- _ACTION ITEM_:
Could the lines from the start of the data through the line with "left hip: (150, 587)" be set down exactly, with no pictures among them?

===== PROVIDED ENTRIES

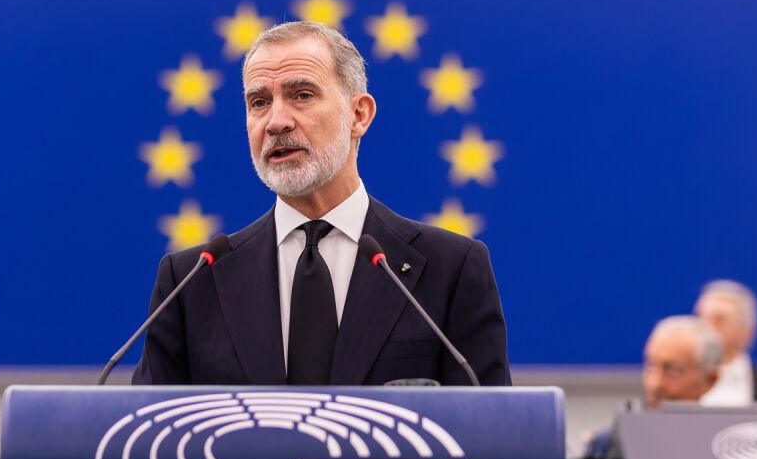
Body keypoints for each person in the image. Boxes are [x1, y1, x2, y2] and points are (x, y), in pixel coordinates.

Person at [132, 21, 511, 386]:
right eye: (259, 102)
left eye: (302, 95)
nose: (276, 122)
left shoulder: (451, 269)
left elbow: (493, 436)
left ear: (358, 115)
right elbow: (146, 439)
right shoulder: (191, 281)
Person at [571, 316, 724, 459]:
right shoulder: (608, 448)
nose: (655, 384)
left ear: (710, 380)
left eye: (673, 371)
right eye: (650, 367)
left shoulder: (727, 452)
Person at [694, 279, 757, 407]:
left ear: (747, 330)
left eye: (719, 320)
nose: (707, 328)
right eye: (701, 318)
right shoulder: (677, 385)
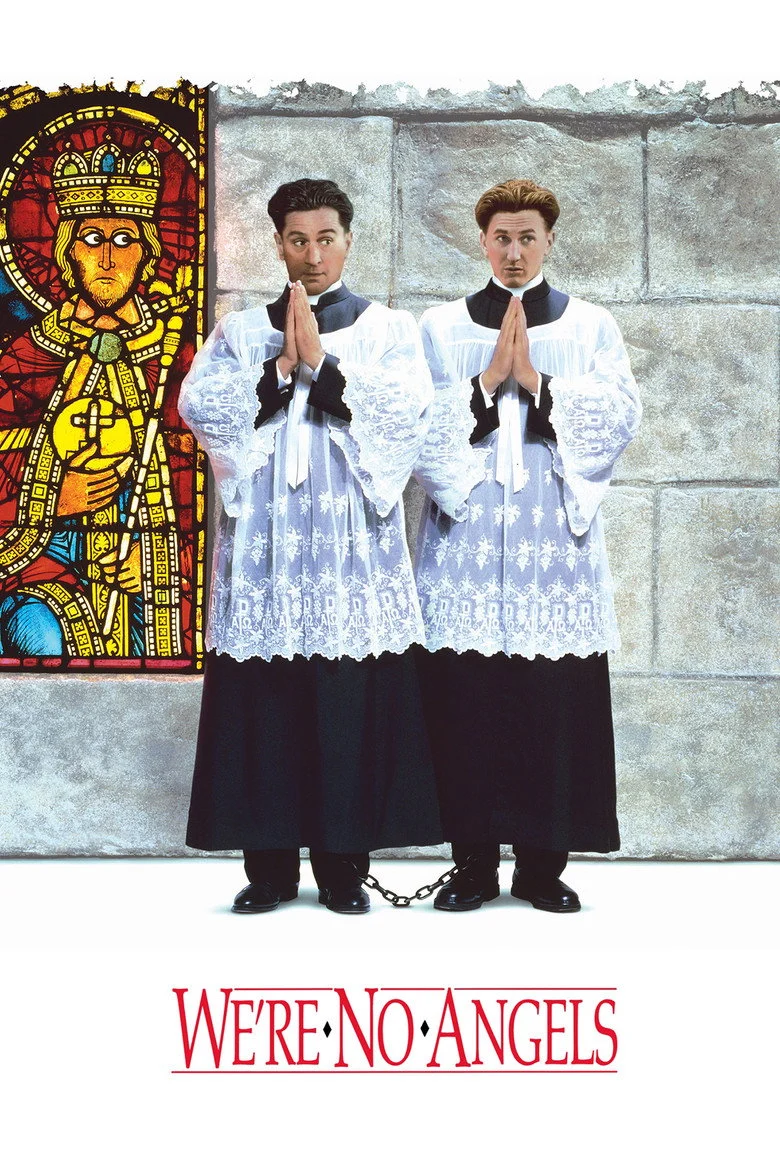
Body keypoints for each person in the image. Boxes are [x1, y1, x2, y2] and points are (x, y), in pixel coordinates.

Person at [179, 177, 441, 914]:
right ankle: (267, 870)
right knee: (265, 705)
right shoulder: (241, 332)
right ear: (278, 244)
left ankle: (342, 869)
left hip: (349, 549)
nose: (313, 255)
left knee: (344, 702)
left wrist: (324, 369)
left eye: (326, 239)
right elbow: (200, 405)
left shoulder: (388, 329)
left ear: (348, 240)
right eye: (298, 240)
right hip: (267, 549)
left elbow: (407, 412)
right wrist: (277, 371)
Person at [413, 179, 641, 912]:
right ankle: (473, 865)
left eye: (528, 239)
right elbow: (412, 425)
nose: (514, 253)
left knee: (552, 704)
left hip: (552, 546)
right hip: (468, 542)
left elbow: (619, 417)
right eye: (502, 238)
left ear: (549, 241)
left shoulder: (589, 326)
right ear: (482, 241)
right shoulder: (441, 327)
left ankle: (543, 867)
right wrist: (484, 385)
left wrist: (540, 386)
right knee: (468, 702)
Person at [0, 134, 193, 660]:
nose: (107, 258)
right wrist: (50, 503)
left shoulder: (175, 358)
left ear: (148, 253)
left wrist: (158, 563)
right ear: (66, 252)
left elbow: (209, 479)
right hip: (40, 572)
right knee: (40, 637)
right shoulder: (24, 360)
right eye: (91, 239)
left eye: (124, 239)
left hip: (150, 587)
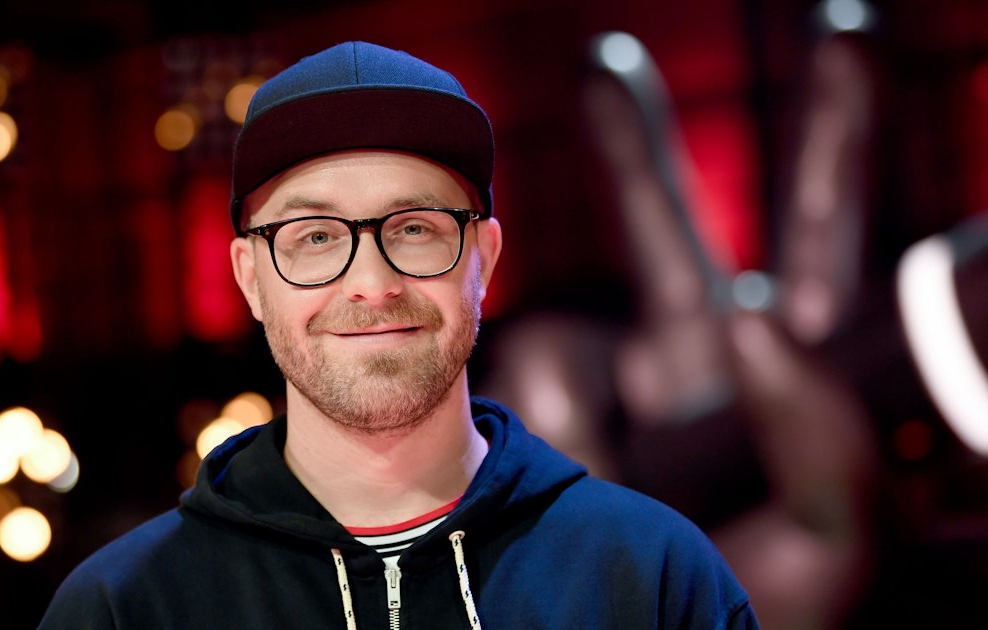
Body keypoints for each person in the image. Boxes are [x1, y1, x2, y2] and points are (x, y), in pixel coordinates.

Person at [38, 40, 759, 629]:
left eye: (414, 228)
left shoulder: (650, 574)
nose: (372, 282)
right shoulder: (125, 608)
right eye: (315, 236)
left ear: (483, 260)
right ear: (250, 278)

==========

- _PROBLEM SOLUTION_:
Body keypoints for each person in the image. Boxes are [x1, y1, x2, y2] and points are (x, y), in pixel coordinates.

Person at [132, 21, 511, 386]:
right eye: (259, 102)
left eye: (302, 95)
nose: (276, 122)
left shoulder: (451, 269)
left elbow: (493, 436)
left ear: (358, 115)
right elbow: (146, 439)
right shoulder: (191, 281)
Person at [571, 316, 724, 459]:
right shoulder: (608, 448)
nose: (655, 384)
left ear: (710, 380)
left eye: (673, 371)
right eye: (650, 367)
left shoulder: (727, 452)
Person at [694, 279, 757, 407]:
left ear: (747, 330)
left eye: (719, 320)
nose: (707, 328)
right eye: (701, 318)
right shoulder: (677, 385)
Body keypoints for each person in the image. Boxes are [x1, y1, x2, y2] and points are (x, y), in pixel coordinates.

Person at [179, 177, 441, 914]:
right ankle: (267, 870)
right knee: (265, 705)
right shoulder: (241, 332)
right ear: (278, 244)
left ankle: (342, 869)
left hip: (349, 549)
nose: (313, 255)
left knee: (344, 702)
left wrist: (324, 369)
left eye: (326, 239)
right elbow: (200, 405)
left shoulder: (388, 329)
left ear: (348, 240)
right eye: (298, 240)
right hip: (267, 549)
left elbow: (407, 412)
right wrist: (277, 371)
Person at [413, 179, 641, 912]:
right ankle: (473, 865)
left eye: (528, 239)
right elbow: (412, 425)
nose: (514, 253)
left knee: (552, 704)
left hip: (552, 546)
right hip: (468, 542)
left elbow: (619, 417)
right eye: (502, 238)
left ear: (549, 241)
left shoulder: (589, 326)
right ear: (482, 241)
right shoulder: (441, 327)
left ankle: (543, 867)
right wrist: (484, 385)
left wrist: (540, 386)
right knee: (468, 702)
Person at [0, 134, 193, 660]:
nose: (107, 258)
right wrist: (50, 503)
left shoulder: (175, 358)
left ear: (148, 253)
left wrist: (158, 563)
right ear: (66, 252)
left elbow: (209, 479)
right hip: (40, 572)
right knee: (40, 637)
right shoulder: (24, 360)
right eye: (91, 239)
left eye: (124, 239)
left hip: (150, 587)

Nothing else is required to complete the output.